Nach dem tragischen Unfall bei „Wetten, dass..?“ illustrierten viele Online-Medien den Unfall mit Bildergalerien. Bild-Online entschied sich geschmackloserweise sogar für ein Unfallvideo. Der Deutsche Presserat kann eine Rüge dafür aussprechen, ändern wird dies nichts.

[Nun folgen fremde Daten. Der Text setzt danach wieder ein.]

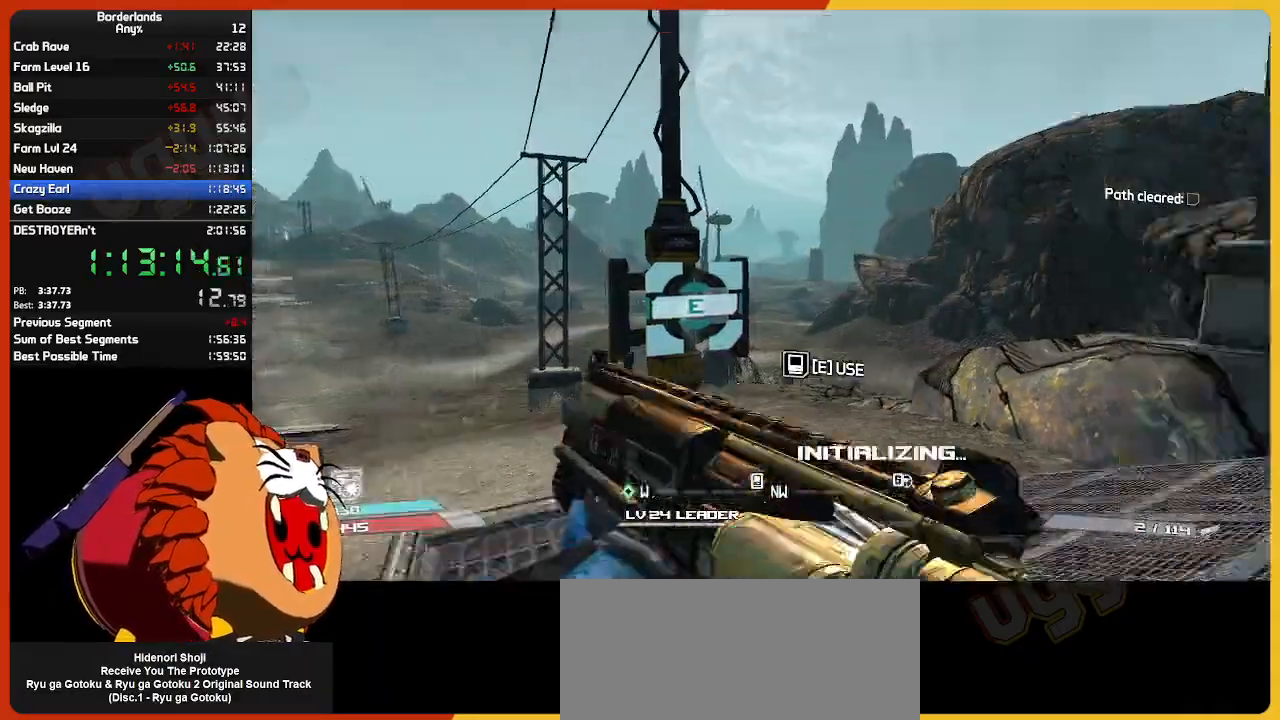
{"keys": ["w"], "mouse": [], "mouse_move": "left", "events": [[133, "w", "down"], [183, "shift", "down"], [283, "d", "up"], [383, "shift", "up"]]}
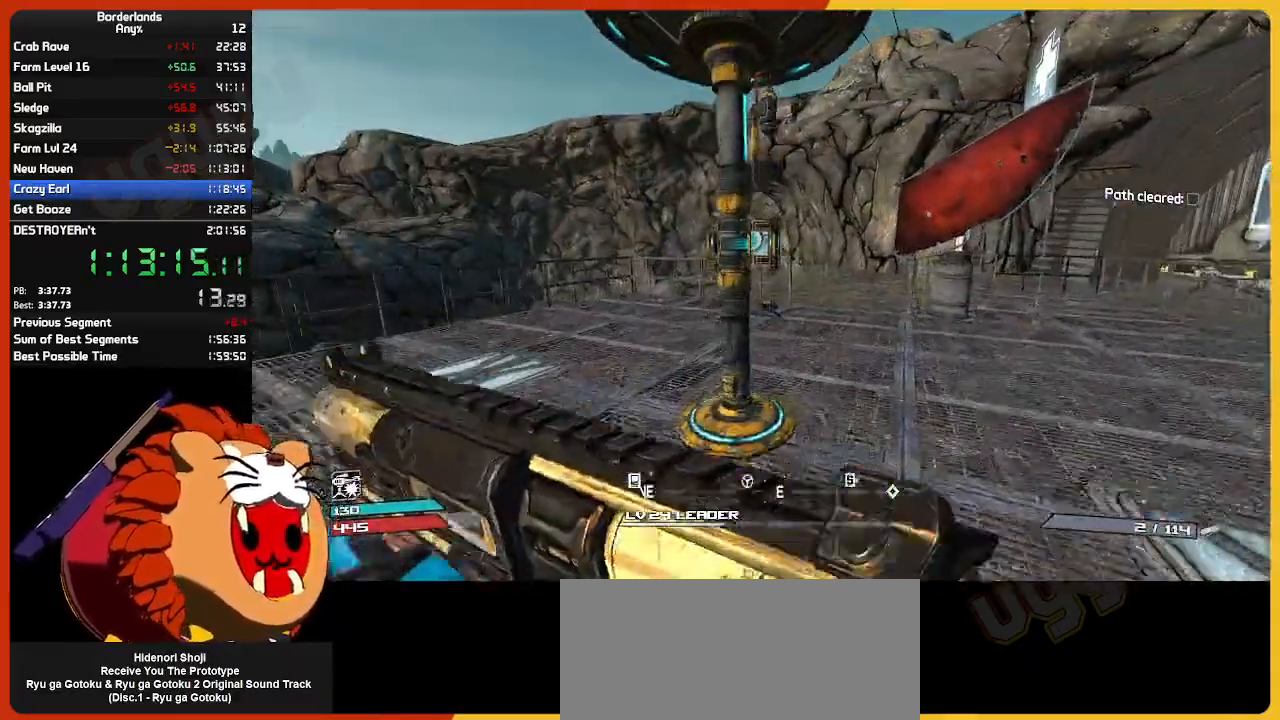
{"keys": [], "mouse": [], "mouse_move": "left", "events": [[67, "e", "down"], [117, "w", "up"], [150, "e", "up"]]}
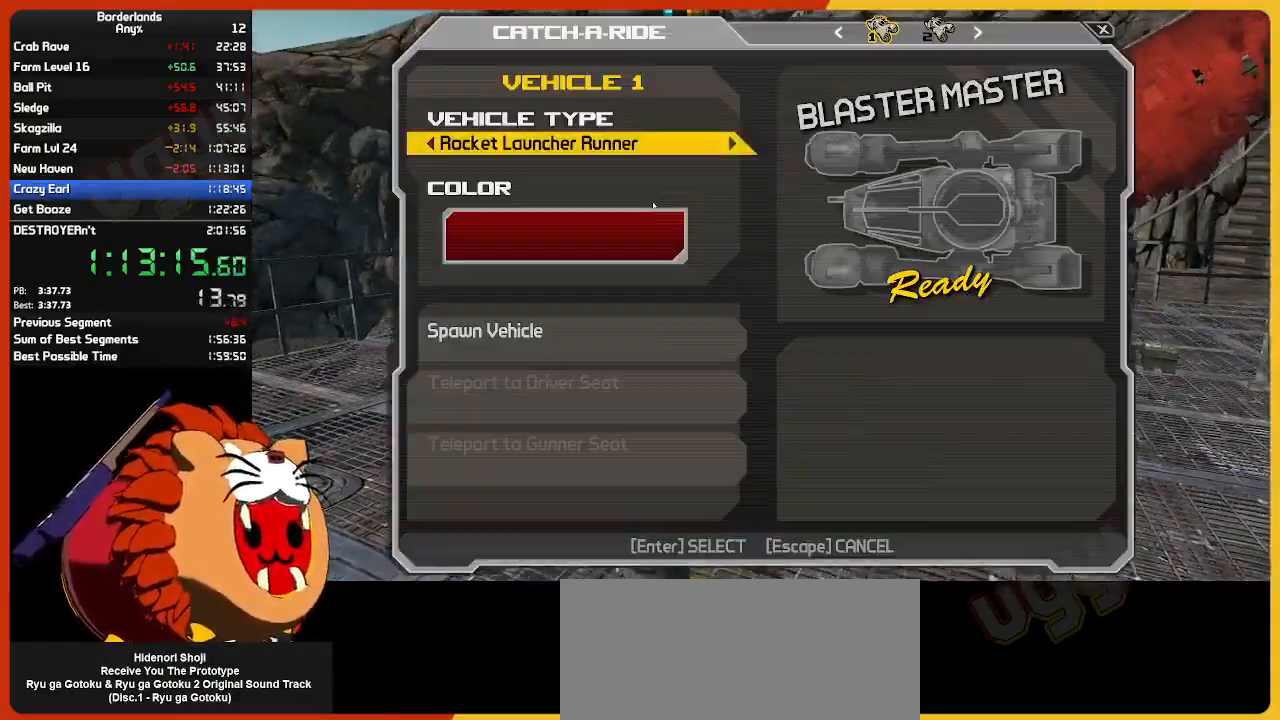
{"keys": [], "mouse": [], "mouse_move": "still", "events": [[83, "down", "down"], [217, "down", "up"], [267, "down", "down"], [350, "down", "up"]]}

Vor drei Wochen stellte sich auf medienMITTWEIDA die Frage, ob die ZDF-Verantwortlichen mit einer leichtbekleideten Blondine bessere Quoten erreichen wollen. Nun ist der Zeitpunkt gekommen, an dem ich die Macher von „Wetten, dass..?“ für die riskante Wette kritisieren könnte, bei der ein Kandidat, der schon bei den Proben zweimal stürzte, sich lebensgefährlich verletzte. So einfach ist die Sache aber leider nicht.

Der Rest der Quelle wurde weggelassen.